§ **PROBLEM TO SOLVE**: Copy nothing but the lines below running from the line containing "<source format=kicad_sch>" through the line containing "(at 29.21 64.7699 0)", both end lines included.

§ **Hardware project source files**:
- - -
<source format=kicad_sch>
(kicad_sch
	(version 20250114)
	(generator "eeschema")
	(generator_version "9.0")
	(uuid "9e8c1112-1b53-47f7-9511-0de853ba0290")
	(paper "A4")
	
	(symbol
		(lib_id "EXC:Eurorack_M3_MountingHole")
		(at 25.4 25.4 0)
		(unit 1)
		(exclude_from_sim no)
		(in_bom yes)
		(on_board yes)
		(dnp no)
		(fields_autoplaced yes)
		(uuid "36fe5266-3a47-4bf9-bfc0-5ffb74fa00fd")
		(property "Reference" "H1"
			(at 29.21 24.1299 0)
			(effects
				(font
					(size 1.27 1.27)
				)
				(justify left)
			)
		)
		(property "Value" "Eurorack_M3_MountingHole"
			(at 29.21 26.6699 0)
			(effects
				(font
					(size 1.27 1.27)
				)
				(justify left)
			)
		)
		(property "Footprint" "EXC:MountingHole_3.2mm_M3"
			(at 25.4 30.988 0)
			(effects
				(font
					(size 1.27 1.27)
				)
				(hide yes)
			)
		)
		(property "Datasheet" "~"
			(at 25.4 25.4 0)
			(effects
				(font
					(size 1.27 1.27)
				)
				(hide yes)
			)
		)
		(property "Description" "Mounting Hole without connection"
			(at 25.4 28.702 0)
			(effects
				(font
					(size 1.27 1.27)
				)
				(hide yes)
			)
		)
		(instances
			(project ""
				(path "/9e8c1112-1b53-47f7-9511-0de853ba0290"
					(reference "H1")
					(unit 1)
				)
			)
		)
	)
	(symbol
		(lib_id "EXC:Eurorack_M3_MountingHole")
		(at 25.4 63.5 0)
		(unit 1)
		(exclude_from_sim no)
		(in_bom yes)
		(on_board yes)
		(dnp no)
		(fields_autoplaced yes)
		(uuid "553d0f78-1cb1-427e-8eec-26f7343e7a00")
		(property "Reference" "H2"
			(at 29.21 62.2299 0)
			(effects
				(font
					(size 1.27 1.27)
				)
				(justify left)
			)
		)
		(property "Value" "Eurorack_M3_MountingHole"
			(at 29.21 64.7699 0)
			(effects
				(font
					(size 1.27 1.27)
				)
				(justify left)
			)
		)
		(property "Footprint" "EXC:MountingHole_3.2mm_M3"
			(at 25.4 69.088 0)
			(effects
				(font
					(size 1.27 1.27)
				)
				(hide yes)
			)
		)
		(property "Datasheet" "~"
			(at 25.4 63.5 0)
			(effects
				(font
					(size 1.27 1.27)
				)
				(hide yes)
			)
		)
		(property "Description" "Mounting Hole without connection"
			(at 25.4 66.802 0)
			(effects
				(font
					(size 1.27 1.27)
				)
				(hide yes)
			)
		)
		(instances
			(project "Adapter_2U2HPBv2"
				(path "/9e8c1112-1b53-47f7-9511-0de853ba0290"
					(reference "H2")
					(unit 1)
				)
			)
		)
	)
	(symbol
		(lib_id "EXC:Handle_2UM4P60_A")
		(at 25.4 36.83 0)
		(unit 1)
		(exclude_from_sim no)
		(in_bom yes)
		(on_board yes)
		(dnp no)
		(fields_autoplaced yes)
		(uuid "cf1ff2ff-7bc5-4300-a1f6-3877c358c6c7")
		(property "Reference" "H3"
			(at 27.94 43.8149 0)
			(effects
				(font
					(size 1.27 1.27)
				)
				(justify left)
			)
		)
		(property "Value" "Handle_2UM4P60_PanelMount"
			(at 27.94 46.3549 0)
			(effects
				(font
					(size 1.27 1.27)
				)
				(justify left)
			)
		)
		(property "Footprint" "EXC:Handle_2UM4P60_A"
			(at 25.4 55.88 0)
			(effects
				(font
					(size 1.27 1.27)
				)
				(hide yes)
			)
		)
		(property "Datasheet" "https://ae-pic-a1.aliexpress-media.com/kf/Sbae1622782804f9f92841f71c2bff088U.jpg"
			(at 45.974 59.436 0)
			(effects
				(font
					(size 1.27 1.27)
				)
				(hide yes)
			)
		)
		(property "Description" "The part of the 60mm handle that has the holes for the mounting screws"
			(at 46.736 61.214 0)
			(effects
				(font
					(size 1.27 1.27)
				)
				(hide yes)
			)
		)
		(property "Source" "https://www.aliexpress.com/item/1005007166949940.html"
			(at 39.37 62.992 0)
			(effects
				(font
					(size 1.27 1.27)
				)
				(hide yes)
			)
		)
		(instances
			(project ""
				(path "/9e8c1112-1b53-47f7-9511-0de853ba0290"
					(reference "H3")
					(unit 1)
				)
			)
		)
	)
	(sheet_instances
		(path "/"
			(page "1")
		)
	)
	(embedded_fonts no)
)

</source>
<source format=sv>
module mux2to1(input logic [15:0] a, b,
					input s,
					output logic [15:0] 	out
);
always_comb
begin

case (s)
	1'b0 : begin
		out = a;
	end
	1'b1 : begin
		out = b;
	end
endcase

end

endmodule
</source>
- - -
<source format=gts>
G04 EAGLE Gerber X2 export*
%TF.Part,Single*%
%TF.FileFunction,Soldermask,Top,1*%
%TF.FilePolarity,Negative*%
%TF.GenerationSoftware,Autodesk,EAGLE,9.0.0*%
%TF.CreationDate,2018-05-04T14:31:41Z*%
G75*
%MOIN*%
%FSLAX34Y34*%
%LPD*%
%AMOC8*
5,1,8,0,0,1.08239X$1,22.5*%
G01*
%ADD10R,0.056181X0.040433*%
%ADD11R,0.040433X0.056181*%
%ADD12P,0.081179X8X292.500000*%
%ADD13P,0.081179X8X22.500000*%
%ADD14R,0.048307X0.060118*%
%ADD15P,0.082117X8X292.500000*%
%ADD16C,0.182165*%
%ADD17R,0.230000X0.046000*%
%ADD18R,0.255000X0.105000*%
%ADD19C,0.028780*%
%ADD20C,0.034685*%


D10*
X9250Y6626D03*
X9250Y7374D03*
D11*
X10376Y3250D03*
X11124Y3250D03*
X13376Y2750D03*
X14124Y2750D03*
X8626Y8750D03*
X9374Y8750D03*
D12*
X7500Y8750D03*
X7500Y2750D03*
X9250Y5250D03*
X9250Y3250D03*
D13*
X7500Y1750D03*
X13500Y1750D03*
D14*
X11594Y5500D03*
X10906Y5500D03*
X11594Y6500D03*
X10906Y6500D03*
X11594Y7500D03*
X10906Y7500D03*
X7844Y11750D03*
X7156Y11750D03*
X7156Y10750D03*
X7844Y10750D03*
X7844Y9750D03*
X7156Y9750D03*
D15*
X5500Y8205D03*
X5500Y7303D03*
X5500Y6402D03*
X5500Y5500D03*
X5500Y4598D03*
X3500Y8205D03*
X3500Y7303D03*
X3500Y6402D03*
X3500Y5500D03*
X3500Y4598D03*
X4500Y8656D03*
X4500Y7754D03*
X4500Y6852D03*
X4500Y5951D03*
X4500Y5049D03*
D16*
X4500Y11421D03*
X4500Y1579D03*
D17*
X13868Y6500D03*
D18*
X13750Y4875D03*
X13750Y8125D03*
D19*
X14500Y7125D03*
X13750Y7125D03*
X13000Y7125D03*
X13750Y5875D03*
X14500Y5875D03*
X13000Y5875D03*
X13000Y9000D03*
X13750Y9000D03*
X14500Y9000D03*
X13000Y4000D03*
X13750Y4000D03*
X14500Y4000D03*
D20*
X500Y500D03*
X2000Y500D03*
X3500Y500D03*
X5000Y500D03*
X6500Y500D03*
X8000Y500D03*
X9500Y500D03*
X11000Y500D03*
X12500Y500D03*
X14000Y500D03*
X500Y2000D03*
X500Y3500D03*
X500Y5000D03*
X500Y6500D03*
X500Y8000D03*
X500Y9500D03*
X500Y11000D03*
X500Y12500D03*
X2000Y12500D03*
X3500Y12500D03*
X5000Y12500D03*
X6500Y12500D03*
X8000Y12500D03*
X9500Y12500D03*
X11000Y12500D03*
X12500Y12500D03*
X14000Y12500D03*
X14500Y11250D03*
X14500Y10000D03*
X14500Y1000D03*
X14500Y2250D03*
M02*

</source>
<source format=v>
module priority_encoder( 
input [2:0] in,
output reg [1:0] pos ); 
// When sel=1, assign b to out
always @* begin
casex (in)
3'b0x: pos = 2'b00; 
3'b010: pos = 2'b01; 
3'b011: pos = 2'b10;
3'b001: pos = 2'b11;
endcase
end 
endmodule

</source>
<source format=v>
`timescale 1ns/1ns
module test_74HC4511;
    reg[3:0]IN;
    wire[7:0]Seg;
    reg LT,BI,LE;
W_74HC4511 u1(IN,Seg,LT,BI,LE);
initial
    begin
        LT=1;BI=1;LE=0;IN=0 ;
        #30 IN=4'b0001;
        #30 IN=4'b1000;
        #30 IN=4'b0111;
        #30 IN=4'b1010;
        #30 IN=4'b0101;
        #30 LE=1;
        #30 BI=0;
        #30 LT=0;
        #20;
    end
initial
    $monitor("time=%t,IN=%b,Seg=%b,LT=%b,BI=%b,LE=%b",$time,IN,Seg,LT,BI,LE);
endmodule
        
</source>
- - -
§ **YOUR RESPONSE**:
<source format=kicad_sch>
(kicad_sch
	(version 20250114)
	(generator "eeschema")
	(generator_version "9.0")
	(uuid "9e8c1112-1b53-47f7-9511-0de853ba0290")
	(paper "A4")
	
	(symbol
		(lib_id "EXC:Eurorack_M3_MountingHole")
		(at 25.4 25.4 0)
		(unit 1)
		(exclude_from_sim no)
		(in_bom yes)
		(on_board yes)
		(dnp no)
		(fields_autoplaced yes)
		(uuid "36fe5266-3a47-4bf9-bfc0-5ffb74fa00fd")
		(property "Reference" "H1"
			(at 29.21 24.1299 0)
			(effects
				(font
					(size 1.27 1.27)
				)
				(justify left)
			)
		)
		(property "Value" "Eurorack_M3_MountingHole"
			(at 29.21 26.6699 0)
			(effects
				(font
					(size 1.27 1.27)
				)
				(justify left)
			)
		)
		(property "Footprint" "EXC:MountingHole_3.2mm_M3"
			(at 25.4 30.988 0)
			(effects
				(font
					(size 1.27 1.27)
				)
				(hide yes)
			)
		)
		(property "Datasheet" "~"
			(at 25.4 25.4 0)
			(effects
				(font
					(size 1.27 1.27)
				)
				(hide yes)
			)
		)
		(property "Description" "Mounting Hole without connection"
			(at 25.4 28.702 0)
			(effects
				(font
					(size 1.27 1.27)
				)
				(hide yes)
			)
		)
		(instances
			(project ""
				(path "/9e8c1112-1b53-47f7-9511-0de853ba0290"
					(reference "H1")
					(unit 1)
				)
			)
		)
	)
	(symbol
		(lib_id "EXC:Eurorack_M3_MountingHole")
		(at 25.4 63.5 0)
		(unit 1)
		(exclude_from_sim no)
		(in_bom yes)
		(on_board yes)
		(dnp no)
		(fields_autoplaced yes)
		(uuid "553d0f78-1cb1-427e-8eec-26f7343e7a00")
		(property "Reference" "H2"
			(at 29.21 62.2299 0)
			(effects
				(font
					(size 1.27 1.27)
				)
				(justify left)
			)
		)
		(property "Value" "Eurorack_M3_MountingHole"
			(at 29.21 64.7699 0)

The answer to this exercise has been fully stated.